Let Them Eat Cake! ( in Fort Lauderdale)
We all remember the French Revolution and the story of Marie Antionette. Her famous, or infamous, quote has been the benchmark used to depict a disconnected elitist class out of touch from the society it governed.
Another famous saying is that history repeats itself. Fast forward to 2006 South Florida. The dubious honor of bestowing the first Bigdaddy Putz Award goes to our very own Fort Lauderdale Mayor Jim Naugle.
When asked recently about the housing affordabilty crisis in South Florida, his heiness Jim bellowed, " I'm supposed to subsidize some schlock sitting on the sofa and drinking a beer, who won't work more than 40 hours a week?" Naugle told the South Florida Sun-Sentinel last week, voicing opposition to a city plan that would force developers to build some affordable units or pay extra fees. "I deny that there is a problem."
"That's easy for him to say. King James, whose Rio Vista neighbors include captains of industry and trust fund beneficiaries, bought his home on the New River for $362,500 in 1996. Today, that kind of cabbage won't even get you a teardown shack in parts of his city."
Doing his best Joe McCarthy impersionation, King James further orated, "It's the developer and the person who buys a higher-priced unit that will be subsidizing them, and I think that's wrong," Naugle said. "It's government interfering with the marketplace and that's Karl Marx."
"The person who's working 60 hours to get ahead and making $90,000 a year is going to subsidize the person who's working only 40 hours a week and making $60,000," Naugle said."
"So now I'm a `schlock' because I only work 40 hours a week?" Michele Stadler, a full-time working mother, wrote city commissioners and Naugle by e-mail. "To insinuate that by not working more we are lazy is really a disgrace. He needs to take that silver spoon ... and look at the reality of life here in Fort Lauderdale and how it has changed in the last five years from the [perspective] of the middle class."

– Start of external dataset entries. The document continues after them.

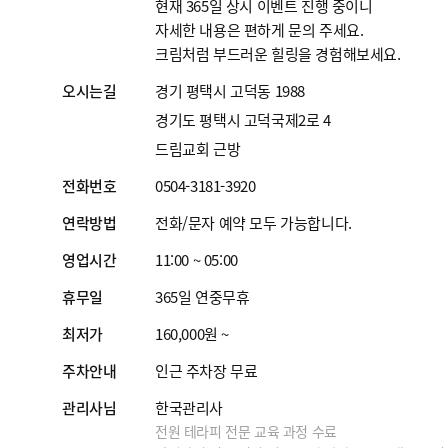
현재 365일 상시 이벤트 진행 중이니
자세한 내용은 편하게 문의 주세요.
크림처럼 부드러운 힐링을 경험해보세요.
오시는길
경기 평택시 고덕동 1988
경기도 평택시 고덕국제2로 4
드림교회 근방
전화번호
0504-3181-3920
연락방법
전화/문자 예약 모두 가능합니다.
영업시간
11:00 ~ 05:00
휴무일
365일 연중무휴
최저가
160,000원 ~
주차안내
인근 주차장 무료
관리사님
한국관리사
전원 테라피 전문 교육 과정 수료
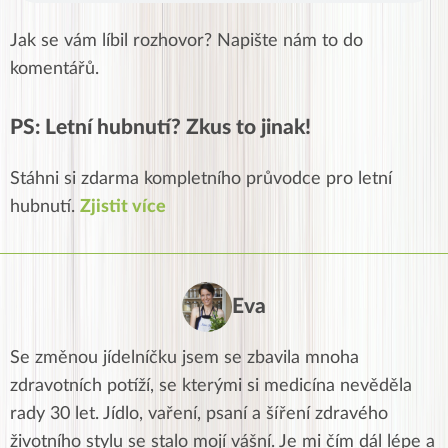
Jak se vám líbil rozhovor? Napište nám to do
komentářů.
PS: Letní hubnutí? Zkus to jinak!
Stáhni si zdarma kompletního průvodce pro letní
hubnutí.
Zjistit více
Eva
Se změnou jídelníčku jsem se zbavila mnoha
zdravotních potíží, se kterými si medicína nevěděla
rady 30 let. Jídlo, vaření, psaní a šíření zdravého
životního stylu se stalo mojí vášní. Je mi čím dál lépe a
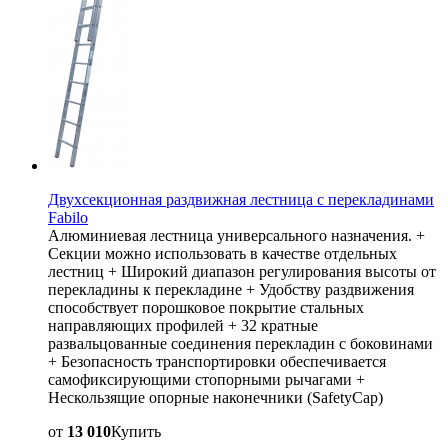
Двухсекционная раздвижная лестница с перекладинами
Fabilo
Алюминиевая лестница универсального назначения. +
Секции можно использовать в качестве отдельных
лестниц + Широкий диапазон регулирования высоты от
перекладины к перекладине + Удобству раздвижения
способствует порошковое покрытие стальных
направляющих профилей + 32 кратные
развальцованные соединения перекладин с боковинами
+ Безопасность транспортировки обеспечивается
самофиксирующими стопорными рычагами +
Нескользящие опорные наконечники (SafetyCap)
от
13 010
Купить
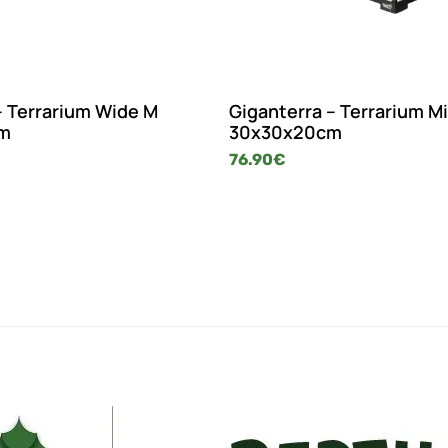
– Terrarium Wide M
Giganterra – Terrarium Mi
m
30x30x20cm
76.90
€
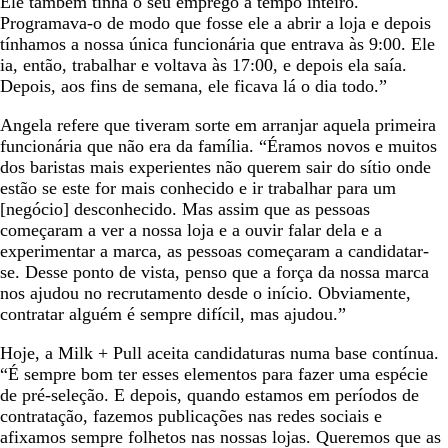
Ele também tinha o seu emprego a tempo inteiro.
Programava-o de modo que fosse ele a abrir a loja e depois
tínhamos a nossa única funcionária que entrava às 9:00. Ele
ia, então, trabalhar e voltava às 17:00, e depois ela saía.
Depois, aos fins de semana, ele ficava lá o dia todo.”
Angela refere que tiveram sorte em arranjar aquela primeira
funcionária que não era da família. “Éramos novos e muitos
dos baristas mais experientes não querem sair do sítio onde
estão se este for mais conhecido e ir trabalhar para um
[negócio] desconhecido. Mas assim que as pessoas
começaram a ver a nossa loja e a ouvir falar dela e a
experimentar a marca, as pessoas começaram a candidatar-
se. Desse ponto de vista, penso que a força da nossa marca
nos ajudou no recrutamento desde o início. Obviamente,
contratar alguém é sempre difícil, mas ajudou.”
Hoje, a Milk + Pull aceita candidaturas numa base contínua.
“É sempre bom ter esses elementos para fazer uma espécie
de pré-seleção. E depois, quando estamos em períodos de
contratação, fazemos publicações nas redes sociais e
afixamos sempre folhetos nas nossas lojas. Queremos que as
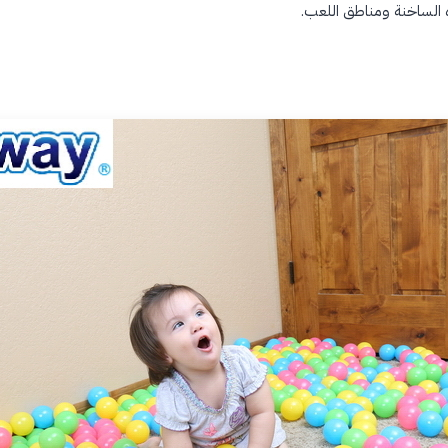
ه الساخنة ومناطق اللعب.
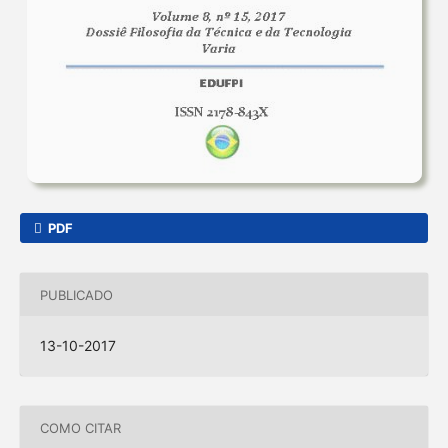
PDF
PUBLICADO
13-10-2017
COMO CITAR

"Naugle said plenty of affordable housing options are around, just maybe not the single-family homes of people's dreams. He also said they should find jobs they love, not be "stuck on working 40 hours a week," and hold off on having children until they are in a better financial position."It's good to be a gatherer and build a nest before having a family," Naugle said. "That's what I did. I waited. Let's get people thinking about that."
Thanks to my wonderful wife for finding this article. Have a nice piece of cake honey.